Our framework reflects ongoing collaboration with adult educators, digital literacy experts, public health practitioners. Our ultimate goal has been to promote shared understanding across disciplines, to give us a common language for talking about the promise of communicative justice. To develop this framework, we have drawn upon rich thinking in many areas of research and theory that have explored the concept of data literacy and the links to social change, including:
Charles Briggs’ foundational work on communicative injustice, referring to the structural inequities that disrupt communities’ access to health information or their ability to shape those lines of communication
Catherine D’Ignazio’s vision for creative data literacy which expands conventional views on data literacy with an emphasis on community engagement and empowerment around data storytelling and visualization processes
Literacy Minnesota’s Northstar Digital Literacy framework
W.E.B. Du Bois’s ground-breaking work with data visualizations as a tool for reclaiming historical truths
We hope to continue to strengthen the framework and the meaning of communicative justice through engagement with learners, teachers, and other community partners. We invite you to explore the framework below and add your voice to the conversation.
Being data-smart doesn’t begin with learning to use tools or create charts and graphics. It begins by exploring big questions:
What is data? Who works with data? Why do we collect data? Does data improve our lives? What data do our communities trust?
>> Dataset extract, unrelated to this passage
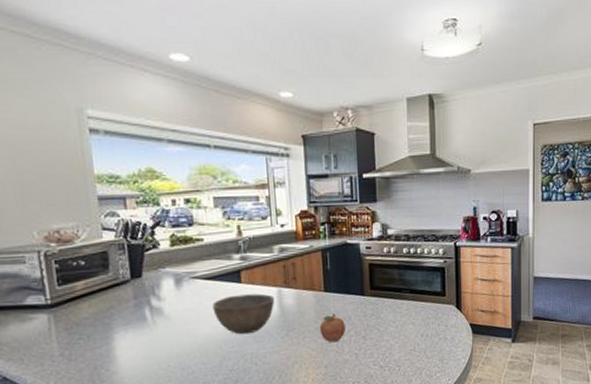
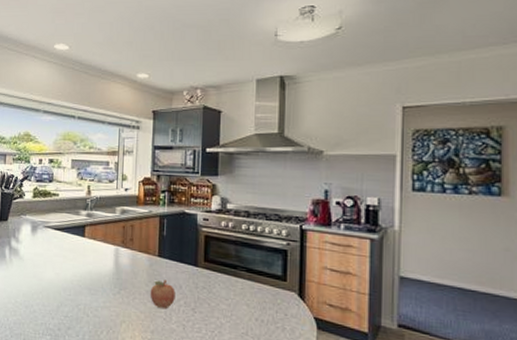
bowl: present [212,293,275,335] -> none [58,247,112,286]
If you don’t know the technical language to talk about data and tools, it’s better for you to just listen to what others say about data, right?
No way!
Too often, people don’t join conversations about data because they feel they don’t have the ‘right’ words or the ‘right’ knowledge. The reality is that to ‘speak data’, you need opportunities to play with language. We can’t feel afraid to try out new words and ideas. We need to feel free to ask lots of questions and express our wonder and even confusion.
And remember: English is not the only language we use to ‘speak data’!
How do we turn data – numbers, dates, words, trends -- into memorable big ideas? And then how do we turn these big ideas into community action? For sure, it’s not magic. We need the opportunity to play with data to discover their meaning.
Hear, see, read, write, speak, imagine, collect, and interpret data while problem—solving with others.
Sorting, sifting, testing out ideas, checking for errors, looking closely again and again – the more we play with data, the more confident we are that we’re telling good stories with data.
See ourselves in data and tell stories with a purpose, through a purpose-driven discovery process that shows the power and limitations of data.
Adult learners can play an important role in leading conversations about data in the community. They can be inspiring data-storytellers. They can inspire others to be data-storytellers.
Data story-telling in the community is a powerful way to put public speaking skills to work.
Leaning into the possibility that learners have power as data storytellers in their own right.
For many adult learners, being a data-storyteller takes a special kind of curiosity and courage. You will think about data in ways that are new and unfamiliar. You will ask questions about data that won’t have easy answers. Curiosity is a commitment to asking good questions about data and exploring different answers.
Stay curious, be brave: your questions as a data story-teller matter!